When it comes to education policy and school reform, Alfie Kohn is one of the smartest people around.
And in a recent column at the Huffington Post, he takes on the absurdities that pass for school reform these days, most of which he notes, actually make things worse.
It’s a familiar list – testing kids until they “beg for mercy”, charter schools, standardized curriculums, closing schools, merit pay, firing teachers, getting rid of unions – but Kohn’s focus is on the hot reform topic of the day: “value add” teacher evaluations.
Before we run out and invest heavily in this latest fad, Kohn suggests asking three questions about the scheme.
Question 1: Does this model provide valid and reliable information about teachers (and schools)? Most experts in the field of educational assessment say, Good heavens, no. This year’s sterling teacher may well look like crud next year, and vice versa. Too many variables affect a cohort’s test scores; statistically speaking, we just can’t credit or blame any individual teacher.

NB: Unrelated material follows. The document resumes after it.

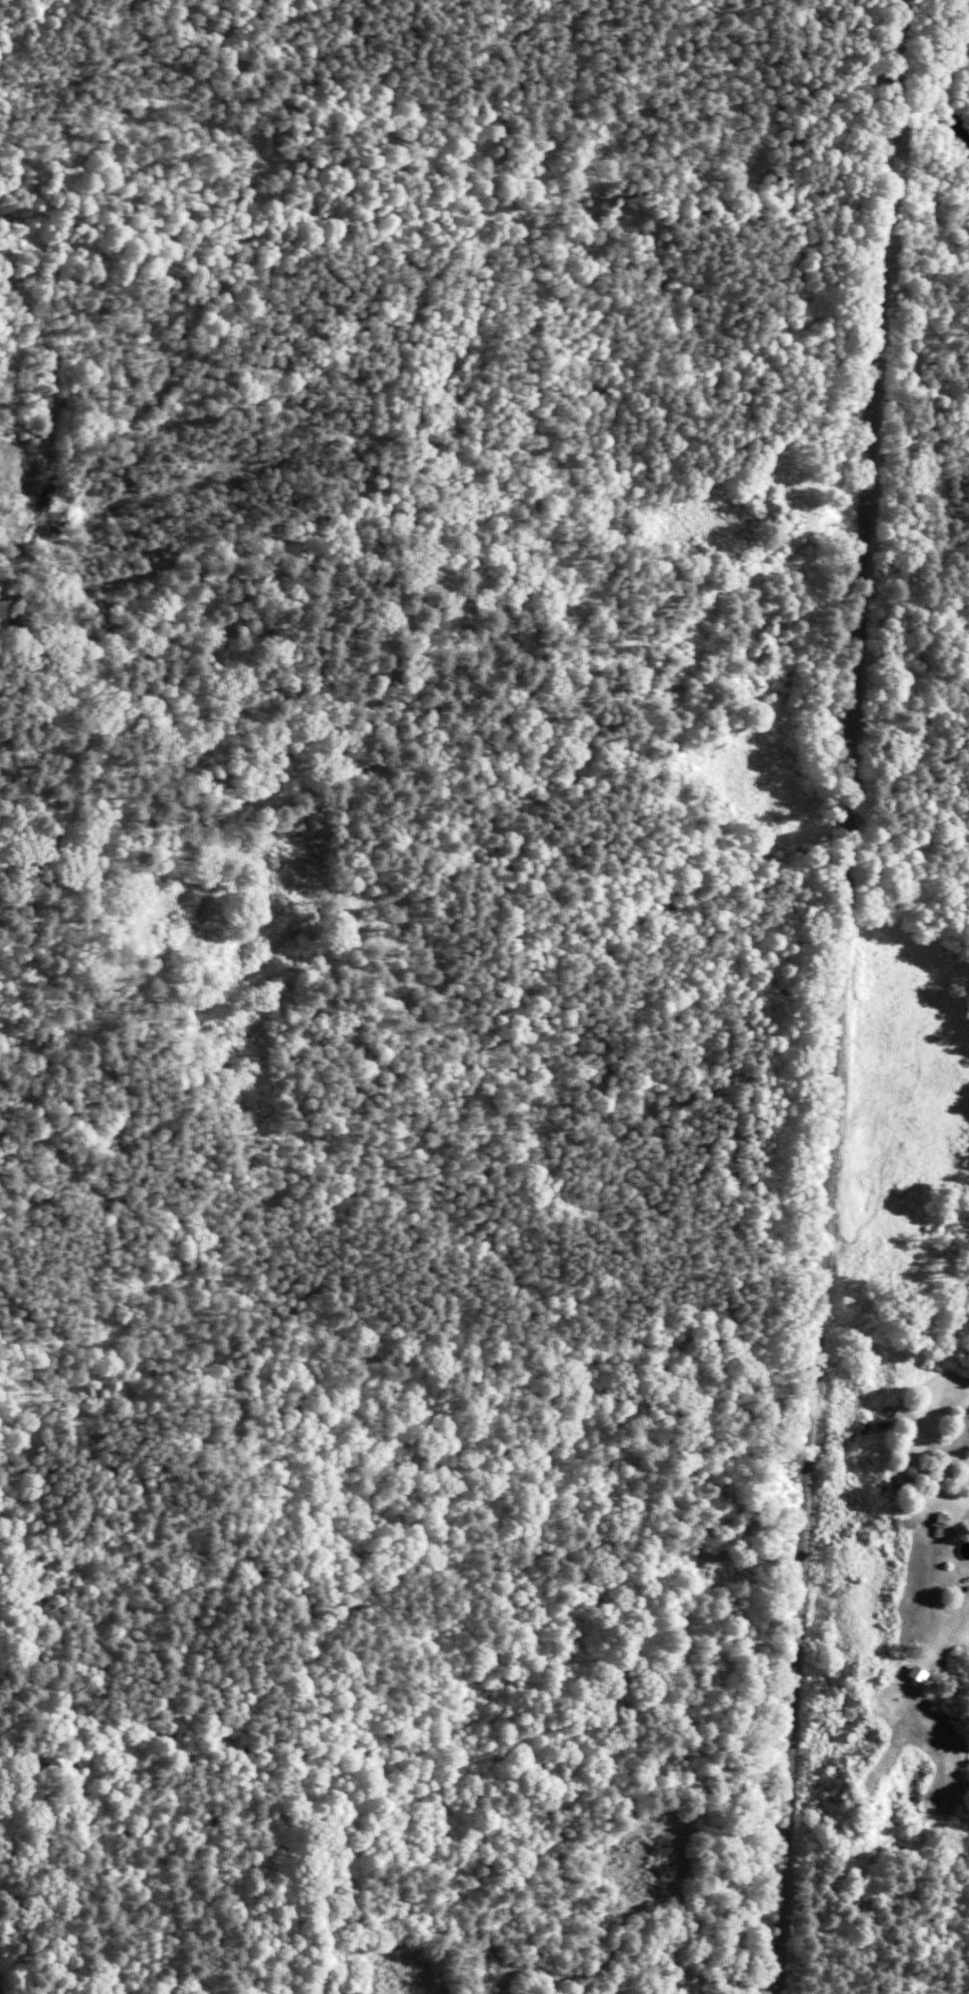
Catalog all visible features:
road: (951, 792)
park: (369, 817)
railway: (846, 997)
building: (935, 1523)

Unfortunately, many of the experts who point this out tend to stop there, even though the problem runs far deeper than technical psychometric flaws with the technique. For example. . .
Question 2: Does learning really lend itself to any kind of “value-added” approach? It does only if it’s conceived as an assembly line process in which children are filled up with facts and skills at each station along a conveyor belt, and we need only insert a dipstick before and after they arrive at a given station (say, fourth grade), measure the pre/post difference, and judge the worker at that station accordingly. The very idea of “value-added measures,” not just a specific formula for calculating them, implicitly accepts this absurd model.
Question 3: Do standardized tests assess what matters most about teaching and learning? If not, then no value-added approach based on those tests makes any sense. As I’ve argued elsewhere — and of course I’m hardly alone in doing so — test results primarily tell us two things: the socioeconomic status of the students being tested and the amount of time devoted to preparing students for a particular test.
Can we etch that last part onto the desk of every school superintendent?
And why isn’t Kohn a prominent part of that Education Nation infotainment summit coming this month to a cable channel near you?